Reproduce every line of text in the records below word for word, leaving out the pictures.

START INFORMATION SHOWN

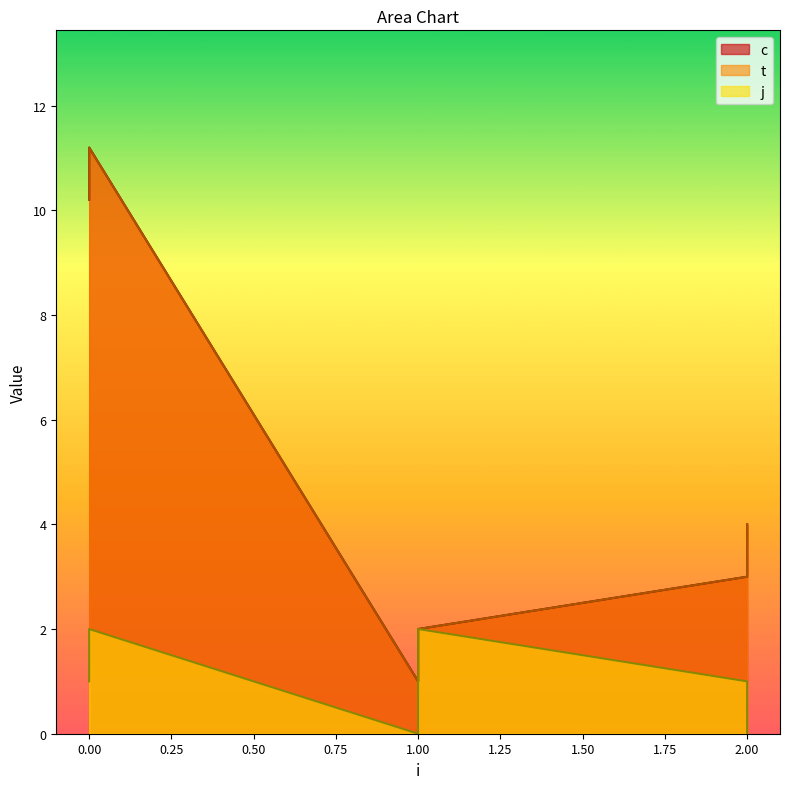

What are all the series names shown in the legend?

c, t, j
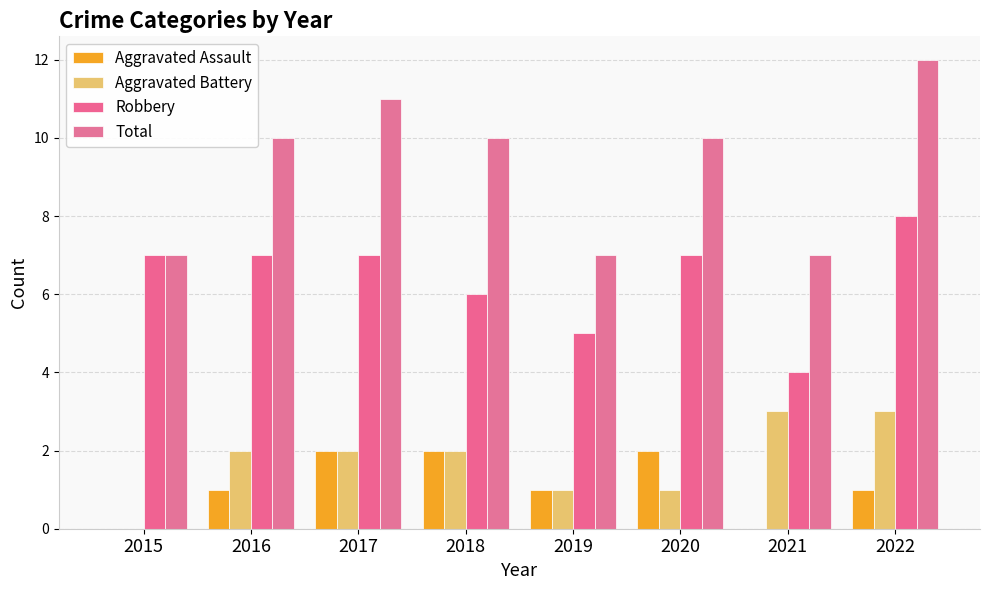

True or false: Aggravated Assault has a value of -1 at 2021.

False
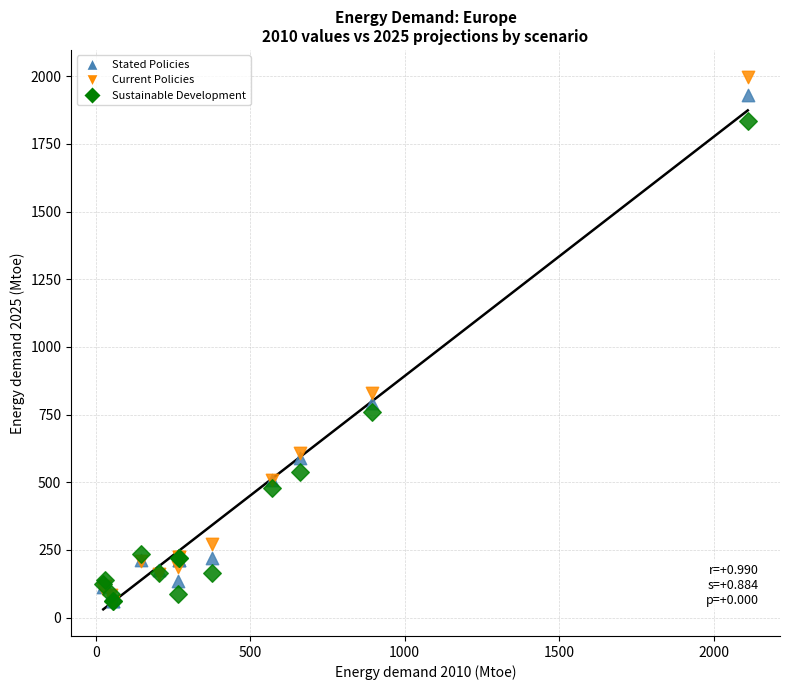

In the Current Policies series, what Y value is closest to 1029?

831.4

END INFORMATION SHOWN

**SOLUTION:**
What are all the series names shown in the legend?

c, t, j

True or false: Aggravated Assault has a value of -1 at 2021.

False

In the Current Policies series, what Y value is closest to 1029?

831.4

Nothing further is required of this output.